図9には、出力332における油圧流体圧力902が示されており、一実施形態において、ゼロから、油圧シリンダ110を作動させ得る油圧流体圧力の前の値までの範囲内の一定値を有している。
図9には、出力334における油圧流体圧力904が示されており、一実施形態において、ゼロから、油圧シリンダ110を作動させ得る油圧流体圧力の前の値までの範囲内の一定値を有している。
【0034】
図10および
図11は、ユーザ入力が受信されてない場合に、主弁304の入力328および330に印加される油圧流体圧力のグラフを示している。グラフは、増加したディザ振幅を示し、正弦波形1002および1102が依然として180度位相がずれていることも示す。
図10~
図12のグラフは、同一の時間尺度を有しており、T0、T1、T2、T3等に関するイベントが示されている。
【0035】
図10は、主弁304の入力328における、経時的な油圧流体圧力のグラフ1000を示している。図示される油圧流体圧力1002は、ブームアップ弁210のディザリングに対応する正弦波形状を形成する経時的な値を有している。
【0036】
図11は、主弁304の入力330における、経時的な油圧流体圧力のグラフ1100を示している。
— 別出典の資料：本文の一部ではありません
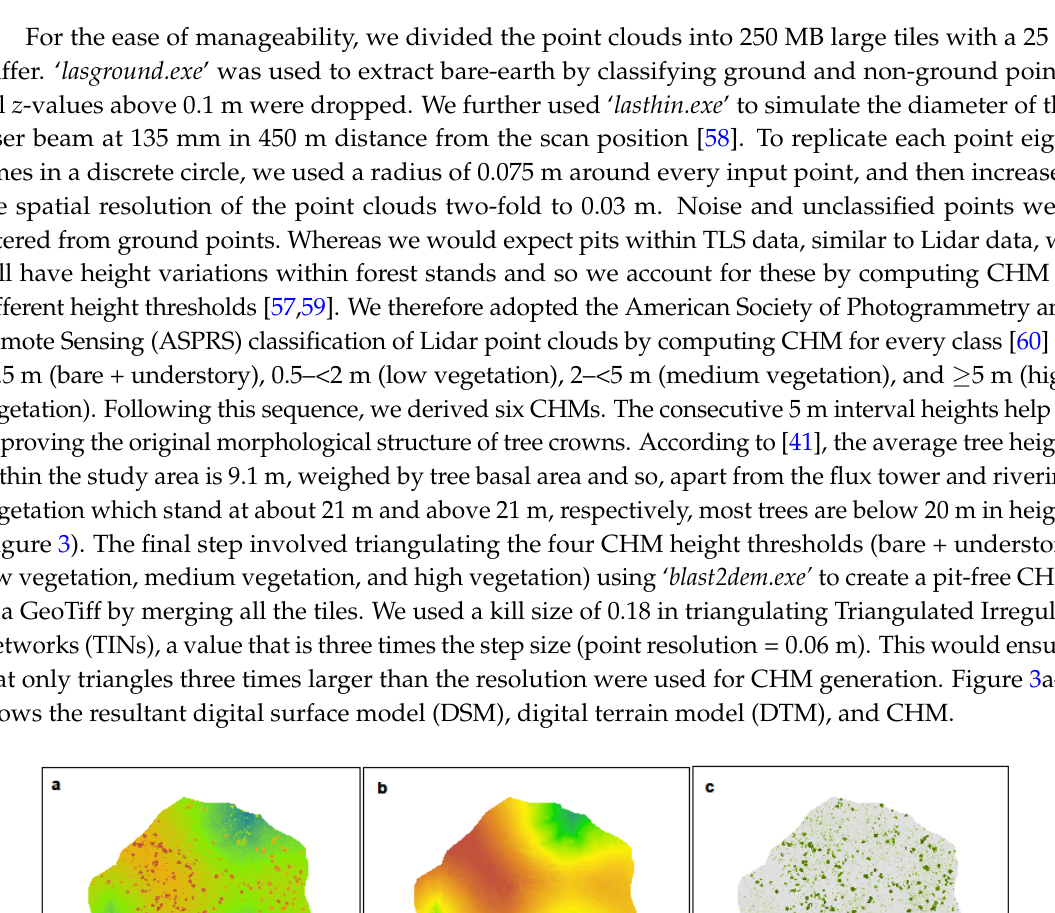
Table 1. Riegl VZ ‐ 1000 specification (source: Riegl, 2015 [54]).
図示される油圧流体圧力1102は、ブームダウン弁214のディザリングに対応する正弦波形状を形成する経時的な値を有している。
【0037】
尚、波形1002および1102は、波形700および800と類似している。波形702、802、1002および1102の各々は、特定の点における周期的に変動する油圧流体圧力を示す。波形1002および1102の振幅は、波形702および802の振幅よりも大きい。波形1002および1102のより高い振幅は、主弁304をディザリングし、主弁304のスティクションを軽減する。
【0038】
図12は、入力328に印加される経時的な油圧流体圧力、および入力330に印加される経時的な油圧流体圧力のグラフ1200を示している。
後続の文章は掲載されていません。